It was back in 2012 when the city of San Francisco started banning the overnight parking of "oversized" vehicles. The prohibitions were an effort to keep otherwise homeless folks living in RVs from taking up residence in certain neighborhoods — but less than four years later, SF's top official on homelessness is exploring ways for more, not fewer, RV dwellers to park and live in the city.
It was September 2012 when then-Sunset District Supervisor Carmen Chu proposed the ban, which prohibited vehicles more than 22 feet long and 7 feet tall from parking from 12 a.m. to 6 a.m. in 40 spots along the Great Highway, Lincoln Way, Fulton Street, Lake Merced Way, Innes Avenue in the Bayview, and 16th and 17th Streets in the Mission.
By March 2014, the ban was extended to 61 more areas, the Ex reported at the time, with "10 places in the Sunset, 13 in the Mission, three in the Haight and Panhandle, 12 in the Potrero Hill area, three in Bernal Heights, one in the Western Addition, seven in the Excelsior and Outer Mission, four in the Richmond and eight in the southeastern part of The City." (You can see all the SFMTA's details and documents on the ban here.)

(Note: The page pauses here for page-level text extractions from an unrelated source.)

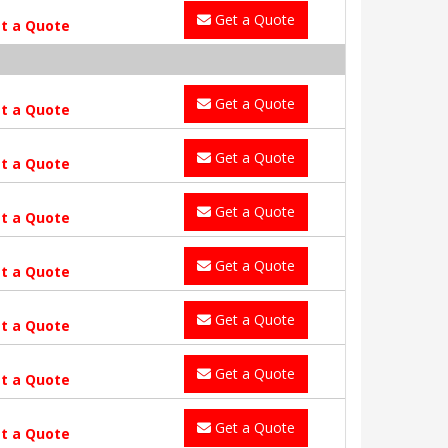
Get a Quote
t a Quote
Get a Quote
t a Quote
Get a Quote
t a Quote
Get a Quote
t a Quote
Get a Quote
t a Quote
Get a Quote
t a Quote
Get a Quote
t a Quote
Get a Quote
t a Quote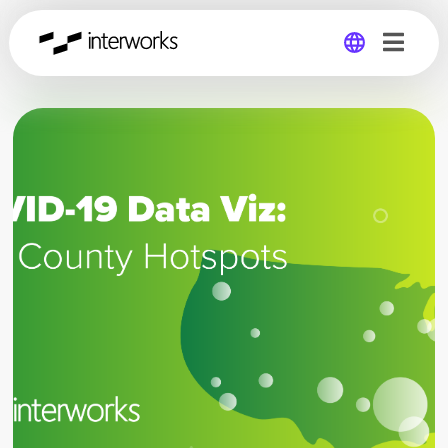
Global
Germany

“Forgive me if I come across as a little incompassionate about it,” Supervisor Malia Cohen said at the time of the initial ban, but “I am tired of my neighborhood being the dump.” The expanded ban also got Cohen's support, as well as that of Chu successor Katy Tang and current Board president London Breed.

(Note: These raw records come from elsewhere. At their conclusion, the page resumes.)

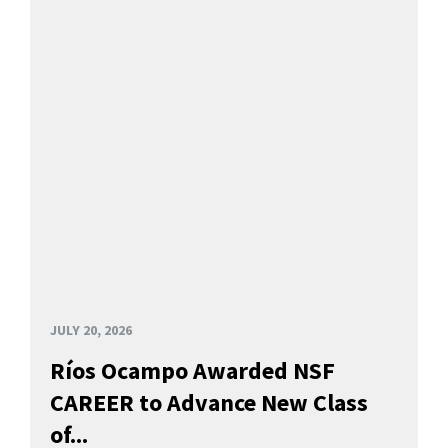
JULY 20, 2026
Ríos Ocampo Awarded NSF
CAREER to Advance New Class
of...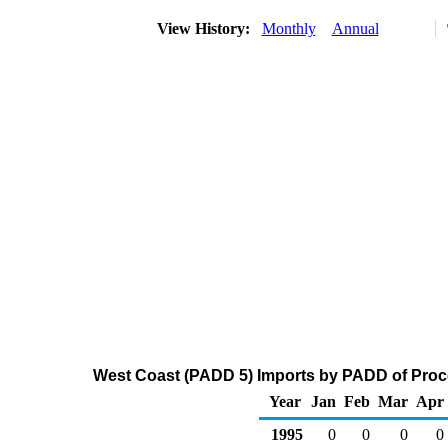
View History:
Monthly
Annual
West Coast (PADD 5) Imports by PADD of Proce
Year
Jan
Feb
Mar
Apr
1995
0
0
0
0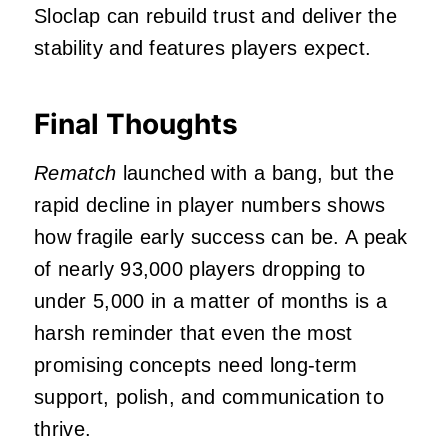
Sloclap can rebuild trust and deliver the
stability and features players expect.
Final Thoughts
Rematch
launched with a bang, but the
rapid decline in player numbers shows
how fragile early success can be. A peak
of nearly 93,000 players dropping to
under 5,000 in a matter of months is a
harsh reminder that even the most
promising concepts need long‑term
support, polish, and communication to
thrive.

But now we're in the era of Division Street's Tent City, a city-wide report card that ranked homelessness as SF's top issue, and a Supe-declared shelter bed emergency. Is this a climate in which some of these Supes will change their tune, and welcome people who live in RVs back to their neighborhoods?
That's apparently what Sam Dodge, SF's so-called "homeless czar," is hoping. According to the SF Chronicle, Dodge is "interested in working with a neighborhood to set up a place where RVs now parked on streets can hook up to electricity and water," essentially creating a space for those who are currently moving their vehicles from place to place to avoid SFMTA ire.
"An RV park would be another kind of step," Dodge told the Chron, saying that it's already known that there are “people living in RVs on city streets.”
While this might please advocates for the homeless like Nick Kimura, a volunteer at the Coalition on Homelessness who told the Ex in 2014 that the bans were "displacement, it’s not effectively getting to the root of the problem...And the problem is people are living in vehicles, and they’re being criminalized for it," Dodge's move is sure to catch heat from Supes like Cohen, who described overnight RV bans as something that's "increased people’s quality of life."
According to Cohen, speaking in 2014, "The folks who are vehicularly housed are a very small percentage. So small that we’re able to solve their concerns on a case-by-case basis."
But now we're in 2016, and it's clear that we haven't solved much, case-by-case or not. So is an RV park a (partial) solution? And where would it go?